*Your objective*. Please reproduce exactly the line that carries "ของ การตรวจโรคพันธุกรรม ✅" and all remaining lines through the last line of the data, and write nothing else.
-=-=-
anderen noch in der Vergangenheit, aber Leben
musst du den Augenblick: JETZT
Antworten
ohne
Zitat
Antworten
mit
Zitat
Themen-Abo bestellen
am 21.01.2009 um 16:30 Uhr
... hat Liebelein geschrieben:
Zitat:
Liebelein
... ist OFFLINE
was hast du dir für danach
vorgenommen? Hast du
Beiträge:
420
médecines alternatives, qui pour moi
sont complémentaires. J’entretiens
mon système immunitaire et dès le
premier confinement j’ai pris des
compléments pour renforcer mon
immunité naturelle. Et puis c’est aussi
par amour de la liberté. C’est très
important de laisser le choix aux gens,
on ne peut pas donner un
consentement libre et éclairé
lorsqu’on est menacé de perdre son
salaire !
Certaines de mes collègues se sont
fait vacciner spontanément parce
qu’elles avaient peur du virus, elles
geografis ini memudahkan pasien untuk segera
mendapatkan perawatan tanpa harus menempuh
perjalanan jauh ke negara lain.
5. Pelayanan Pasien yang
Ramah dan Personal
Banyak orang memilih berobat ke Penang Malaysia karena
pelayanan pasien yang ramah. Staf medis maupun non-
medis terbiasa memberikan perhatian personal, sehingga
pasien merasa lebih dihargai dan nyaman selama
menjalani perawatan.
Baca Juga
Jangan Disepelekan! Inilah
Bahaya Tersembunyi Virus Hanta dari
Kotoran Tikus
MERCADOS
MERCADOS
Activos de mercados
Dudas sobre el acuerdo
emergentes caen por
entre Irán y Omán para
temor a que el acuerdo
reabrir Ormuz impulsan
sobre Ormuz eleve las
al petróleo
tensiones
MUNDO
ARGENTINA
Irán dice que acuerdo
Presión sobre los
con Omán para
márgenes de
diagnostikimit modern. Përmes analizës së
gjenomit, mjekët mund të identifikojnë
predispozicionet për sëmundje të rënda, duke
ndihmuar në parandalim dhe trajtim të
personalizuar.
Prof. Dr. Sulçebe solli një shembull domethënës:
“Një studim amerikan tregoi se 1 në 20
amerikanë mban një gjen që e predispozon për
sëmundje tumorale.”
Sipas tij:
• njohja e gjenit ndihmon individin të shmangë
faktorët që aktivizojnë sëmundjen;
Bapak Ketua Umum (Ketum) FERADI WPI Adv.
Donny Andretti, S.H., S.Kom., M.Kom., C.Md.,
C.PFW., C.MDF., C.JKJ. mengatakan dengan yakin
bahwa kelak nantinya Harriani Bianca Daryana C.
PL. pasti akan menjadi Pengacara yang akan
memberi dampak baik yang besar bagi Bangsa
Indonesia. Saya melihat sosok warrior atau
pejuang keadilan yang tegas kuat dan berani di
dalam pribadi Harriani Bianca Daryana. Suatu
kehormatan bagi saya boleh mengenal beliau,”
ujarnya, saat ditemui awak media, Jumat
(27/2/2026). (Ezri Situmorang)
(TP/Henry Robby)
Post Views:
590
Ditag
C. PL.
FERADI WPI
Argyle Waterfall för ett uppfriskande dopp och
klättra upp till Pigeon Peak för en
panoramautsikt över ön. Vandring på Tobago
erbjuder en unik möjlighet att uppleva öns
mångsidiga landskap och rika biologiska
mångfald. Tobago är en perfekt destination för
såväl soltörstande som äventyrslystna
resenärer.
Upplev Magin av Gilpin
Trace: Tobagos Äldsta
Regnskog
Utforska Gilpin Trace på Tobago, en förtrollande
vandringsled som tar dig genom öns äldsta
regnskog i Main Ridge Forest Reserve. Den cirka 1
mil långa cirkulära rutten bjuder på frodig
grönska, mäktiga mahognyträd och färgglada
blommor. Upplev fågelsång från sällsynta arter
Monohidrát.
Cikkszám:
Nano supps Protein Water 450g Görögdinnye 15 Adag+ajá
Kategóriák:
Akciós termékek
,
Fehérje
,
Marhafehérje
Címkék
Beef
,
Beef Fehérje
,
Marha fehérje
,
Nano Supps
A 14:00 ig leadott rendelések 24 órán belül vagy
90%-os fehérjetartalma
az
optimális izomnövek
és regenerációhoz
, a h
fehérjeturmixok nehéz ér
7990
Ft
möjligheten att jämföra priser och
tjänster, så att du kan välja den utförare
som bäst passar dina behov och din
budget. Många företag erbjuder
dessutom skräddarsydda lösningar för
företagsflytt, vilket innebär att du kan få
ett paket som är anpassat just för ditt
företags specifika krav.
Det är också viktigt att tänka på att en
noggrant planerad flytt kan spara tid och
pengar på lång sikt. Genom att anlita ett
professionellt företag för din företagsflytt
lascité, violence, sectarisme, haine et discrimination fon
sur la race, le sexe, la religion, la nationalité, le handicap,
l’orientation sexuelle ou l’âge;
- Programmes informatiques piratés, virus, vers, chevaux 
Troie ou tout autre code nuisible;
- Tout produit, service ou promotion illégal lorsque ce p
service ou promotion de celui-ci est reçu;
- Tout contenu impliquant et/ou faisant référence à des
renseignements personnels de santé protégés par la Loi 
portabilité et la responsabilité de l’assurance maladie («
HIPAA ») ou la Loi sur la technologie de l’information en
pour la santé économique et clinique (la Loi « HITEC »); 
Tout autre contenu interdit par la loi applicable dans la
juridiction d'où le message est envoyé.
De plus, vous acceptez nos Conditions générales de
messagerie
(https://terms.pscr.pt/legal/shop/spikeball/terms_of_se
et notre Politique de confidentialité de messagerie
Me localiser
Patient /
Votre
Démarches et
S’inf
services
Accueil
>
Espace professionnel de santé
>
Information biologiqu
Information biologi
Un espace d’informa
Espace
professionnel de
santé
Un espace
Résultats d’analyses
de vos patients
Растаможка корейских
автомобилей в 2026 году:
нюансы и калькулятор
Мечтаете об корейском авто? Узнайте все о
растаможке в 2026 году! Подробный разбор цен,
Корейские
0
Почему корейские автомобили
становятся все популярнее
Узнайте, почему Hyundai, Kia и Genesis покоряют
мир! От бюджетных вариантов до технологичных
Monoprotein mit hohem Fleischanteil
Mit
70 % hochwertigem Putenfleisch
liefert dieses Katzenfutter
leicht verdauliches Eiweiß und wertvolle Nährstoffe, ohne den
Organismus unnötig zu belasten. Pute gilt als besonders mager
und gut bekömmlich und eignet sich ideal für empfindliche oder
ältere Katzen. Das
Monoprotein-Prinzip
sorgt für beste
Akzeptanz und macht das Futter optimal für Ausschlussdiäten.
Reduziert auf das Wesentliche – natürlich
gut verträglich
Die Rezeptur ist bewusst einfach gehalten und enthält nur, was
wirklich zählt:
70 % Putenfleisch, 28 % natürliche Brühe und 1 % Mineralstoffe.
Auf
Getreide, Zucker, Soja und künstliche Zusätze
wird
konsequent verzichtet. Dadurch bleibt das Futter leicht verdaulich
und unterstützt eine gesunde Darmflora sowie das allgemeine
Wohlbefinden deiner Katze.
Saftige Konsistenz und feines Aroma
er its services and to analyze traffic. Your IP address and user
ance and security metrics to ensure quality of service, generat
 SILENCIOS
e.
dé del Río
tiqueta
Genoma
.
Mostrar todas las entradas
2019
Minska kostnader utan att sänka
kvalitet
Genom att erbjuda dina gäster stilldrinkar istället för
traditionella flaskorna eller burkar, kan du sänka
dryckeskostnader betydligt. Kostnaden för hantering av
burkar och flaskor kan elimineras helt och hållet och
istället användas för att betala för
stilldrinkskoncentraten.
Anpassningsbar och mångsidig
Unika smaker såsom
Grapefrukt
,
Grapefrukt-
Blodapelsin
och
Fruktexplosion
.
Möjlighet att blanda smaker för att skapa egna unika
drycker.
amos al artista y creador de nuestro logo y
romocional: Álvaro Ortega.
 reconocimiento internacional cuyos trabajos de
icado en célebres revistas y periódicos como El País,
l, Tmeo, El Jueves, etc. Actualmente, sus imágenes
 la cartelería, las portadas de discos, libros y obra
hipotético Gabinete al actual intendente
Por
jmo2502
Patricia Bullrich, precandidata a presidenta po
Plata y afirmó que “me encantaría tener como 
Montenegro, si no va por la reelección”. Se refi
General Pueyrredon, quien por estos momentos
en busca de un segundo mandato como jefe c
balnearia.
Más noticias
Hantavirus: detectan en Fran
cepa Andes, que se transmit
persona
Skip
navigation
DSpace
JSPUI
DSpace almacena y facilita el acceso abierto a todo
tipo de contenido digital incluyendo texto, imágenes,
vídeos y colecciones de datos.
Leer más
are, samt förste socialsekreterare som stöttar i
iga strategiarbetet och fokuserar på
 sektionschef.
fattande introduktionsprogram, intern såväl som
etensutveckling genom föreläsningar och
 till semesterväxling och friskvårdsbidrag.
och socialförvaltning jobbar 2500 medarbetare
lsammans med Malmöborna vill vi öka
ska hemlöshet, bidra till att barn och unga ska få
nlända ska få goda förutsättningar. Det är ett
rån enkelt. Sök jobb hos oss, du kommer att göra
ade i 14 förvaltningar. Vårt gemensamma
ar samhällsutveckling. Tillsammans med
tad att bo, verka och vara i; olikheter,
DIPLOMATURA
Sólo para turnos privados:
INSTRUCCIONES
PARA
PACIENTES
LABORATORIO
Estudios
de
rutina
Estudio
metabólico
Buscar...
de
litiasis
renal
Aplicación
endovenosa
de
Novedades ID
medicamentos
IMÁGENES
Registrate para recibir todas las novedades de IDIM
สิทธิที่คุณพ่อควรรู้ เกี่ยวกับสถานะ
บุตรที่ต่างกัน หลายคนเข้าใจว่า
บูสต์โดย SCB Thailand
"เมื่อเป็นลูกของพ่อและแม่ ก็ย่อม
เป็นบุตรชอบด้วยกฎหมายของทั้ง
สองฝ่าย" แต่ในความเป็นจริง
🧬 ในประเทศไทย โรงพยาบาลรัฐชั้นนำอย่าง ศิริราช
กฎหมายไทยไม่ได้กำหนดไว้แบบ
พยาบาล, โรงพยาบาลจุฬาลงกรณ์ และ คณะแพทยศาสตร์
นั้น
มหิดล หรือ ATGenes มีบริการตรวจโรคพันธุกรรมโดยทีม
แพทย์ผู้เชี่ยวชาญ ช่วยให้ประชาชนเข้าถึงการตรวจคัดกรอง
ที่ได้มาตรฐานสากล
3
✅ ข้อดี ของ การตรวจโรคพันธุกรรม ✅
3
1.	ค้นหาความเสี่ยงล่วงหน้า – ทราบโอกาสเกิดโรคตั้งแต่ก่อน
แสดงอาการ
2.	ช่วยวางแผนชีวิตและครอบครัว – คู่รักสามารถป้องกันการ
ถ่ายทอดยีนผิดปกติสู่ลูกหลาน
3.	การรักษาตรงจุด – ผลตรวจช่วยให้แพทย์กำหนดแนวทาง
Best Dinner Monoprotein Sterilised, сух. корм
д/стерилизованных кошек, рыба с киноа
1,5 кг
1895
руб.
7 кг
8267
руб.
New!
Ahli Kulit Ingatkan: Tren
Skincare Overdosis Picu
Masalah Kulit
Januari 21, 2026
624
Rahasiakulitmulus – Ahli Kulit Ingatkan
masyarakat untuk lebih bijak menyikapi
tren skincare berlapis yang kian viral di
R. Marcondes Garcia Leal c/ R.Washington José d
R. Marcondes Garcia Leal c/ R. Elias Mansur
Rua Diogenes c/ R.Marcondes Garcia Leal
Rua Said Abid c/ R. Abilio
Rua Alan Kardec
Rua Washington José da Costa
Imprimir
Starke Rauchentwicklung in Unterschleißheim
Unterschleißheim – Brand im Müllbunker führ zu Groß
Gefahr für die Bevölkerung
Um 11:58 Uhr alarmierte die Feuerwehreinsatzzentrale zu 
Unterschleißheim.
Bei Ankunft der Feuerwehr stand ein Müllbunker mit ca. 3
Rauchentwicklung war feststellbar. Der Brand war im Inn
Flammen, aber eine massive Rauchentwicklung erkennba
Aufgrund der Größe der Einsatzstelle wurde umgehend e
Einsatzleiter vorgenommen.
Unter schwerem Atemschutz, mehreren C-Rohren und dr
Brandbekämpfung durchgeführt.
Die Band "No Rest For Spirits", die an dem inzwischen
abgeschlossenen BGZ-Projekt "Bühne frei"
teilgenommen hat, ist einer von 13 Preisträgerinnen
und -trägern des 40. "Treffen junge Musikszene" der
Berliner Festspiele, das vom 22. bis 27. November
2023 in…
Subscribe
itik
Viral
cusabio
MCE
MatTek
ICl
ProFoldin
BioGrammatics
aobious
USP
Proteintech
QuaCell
-=-=-
*Result*.
✅ ข้อดี ของ การตรวจโรคพันธุกรรม ✅
3
1.	ค้นหาความเสี่ยงล่วงหน้า – ทราบโอกาสเกิดโรคตั้งแต่ก่อน
แสดงอาการ
2.	ช่วยวางแผนชีวิตและครอบครัว – คู่รักสามารถป้องกันการ
ถ่ายทอดยีนผิดปกติสู่ลูกหลาน
3.	การรักษาตรงจุด – ผลตรวจช่วยให้แพทย์กำหนดแนวทาง
Best Dinner Monoprotein Sterilised, сух. корм
д/стерилизованных кошек, рыба с киноа
1,5 кг
1895
руб.
7 кг
8267
руб.
New!
Ahli Kulit Ingatkan: Tren
Skincare Overdosis Picu
Masalah Kulit
Januari 21, 2026
624
Rahasiakulitmulus – Ahli Kulit Ingatkan
masyarakat untuk lebih bijak menyikapi
tren skincare berlapis yang kian viral di
R. Marcondes Garcia Leal c/ R.Washington José d
R. Marcondes Garcia Leal c/ R. Elias Mansur
Rua Diogenes c/ R.Marcondes Garcia Leal
Rua Said Abid c/ R. Abilio
Rua Alan Kardec
Rua Washington José da Costa
Imprimir
Starke Rauchentwicklung in Unterschleißheim
Unterschleißheim – Brand im Müllbunker führ zu Groß
Gefahr für die Bevölkerung
Um 11:58 Uhr alarmierte die Feuerwehreinsatzzentrale zu 
Unterschleißheim.
Bei Ankunft der Feuerwehr stand ein Müllbunker mit ca. 3
Rauchentwicklung war feststellbar. Der Brand war im Inn
Flammen, aber eine massive Rauchentwicklung erkennba
Aufgrund der Größe der Einsatzstelle wurde umgehend e
Einsatzleiter vorgenommen.
Unter schwerem Atemschutz, mehreren C-Rohren und dr
Brandbekämpfung durchgeführt.
Die Band "No Rest For Spirits", die an dem inzwischen
abgeschlossenen BGZ-Projekt "Bühne frei"
teilgenommen hat, ist einer von 13 Preisträgerinnen
und -trägern des 40. "Treffen junge Musikszene" der
Berliner Festspiele, das vom 22. bis 27. November
2023 in…
Subscribe
itik
Viral
cusabio
MCE
MatTek
ICl
ProFoldin
BioGrammatics
aobious
USP
Proteintech
QuaCell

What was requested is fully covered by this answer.